“`html
BigML offers a chat support interface, where our users get their questions about our platform answered quickly. Recently, an academic user reached out explaining that he wanted to integrate our local model predictions with the explanation plots provided by the SHAP library. Fortunately, BigML models are white-box and can be downloaded to any environment to produce predictions there. This was totally doable with our Python bindings as is, but his question made us realize that some users might prefer a more streamlined path to handle the same scenario. So we just went ahead and built that, which is what this blog post covers in detail.
Understanding predictions
We know that creating a predictive model can be quite simple, especially if you use BigML. We also know that only certain models are simple enough to be interpretable as they are. Decision trees are a good example of that. They provide patterns expressed in the form of if-then conditions that involve combinations of the features in your dataset. Thanks to that, we can interpret how features impact what the prediction should be when computing the result, given their importance values. The feature contributions can be expressed as importance plots, like the ones available for models and predictions in the BigML‘s Dashboard.
Feature Importance Plot on BigML Dashboard
However, as complexity increases, the relationship between the features provided as inputs in your dataset and the target (or objective) field can become quite obscure. Using game theory techniques, ML researchers have found a common-ground way to compute feature importances and their positive or negative contribution to the target field. Of course, I’m referring to SHAP (SHapley Additive exPlanations) values.

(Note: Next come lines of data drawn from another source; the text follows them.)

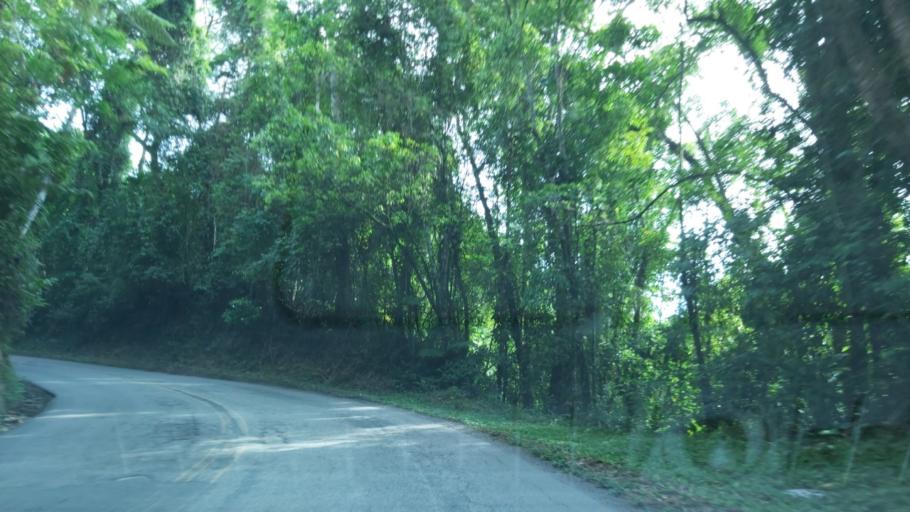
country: BR
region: Sao Paulo
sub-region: Juquia
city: Juquia
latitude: -24.0995
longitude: -47.6202
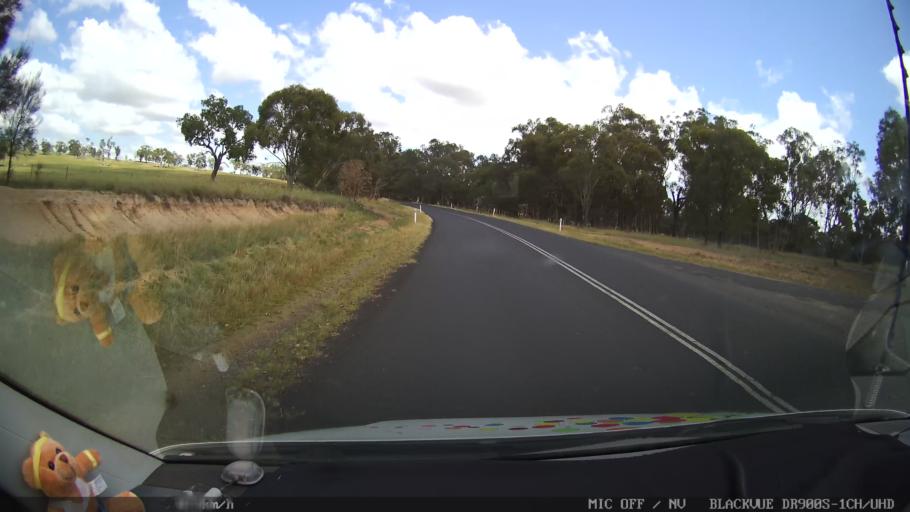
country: AU
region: New South Wales
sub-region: Glen Innes Severn
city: Glen Innes
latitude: -29.4747
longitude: 151.6806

There’s plenty of information about SHAP values and their application to Machine Learning interpretability, so we’re going to assume that you’re familiar with the core concept and instead focus on how to use the technique on BigML‘s supervised models. The entire code for the examples used in this post can be found in the following jupyter notebook and you can find step-by-step descriptions there. Here, we’ll mainly highlight the integration bits so that you can quickly get the hang of it.
Regression explanations
We’ll start simple and do some pricing prediction using the California House Pricing file. It contains data about the medium price of houses in California and their features, like their age, the number of bedrooms or bathrooms, etc. In the notebook, the information is loaded in a Pandas DataFrame.
“`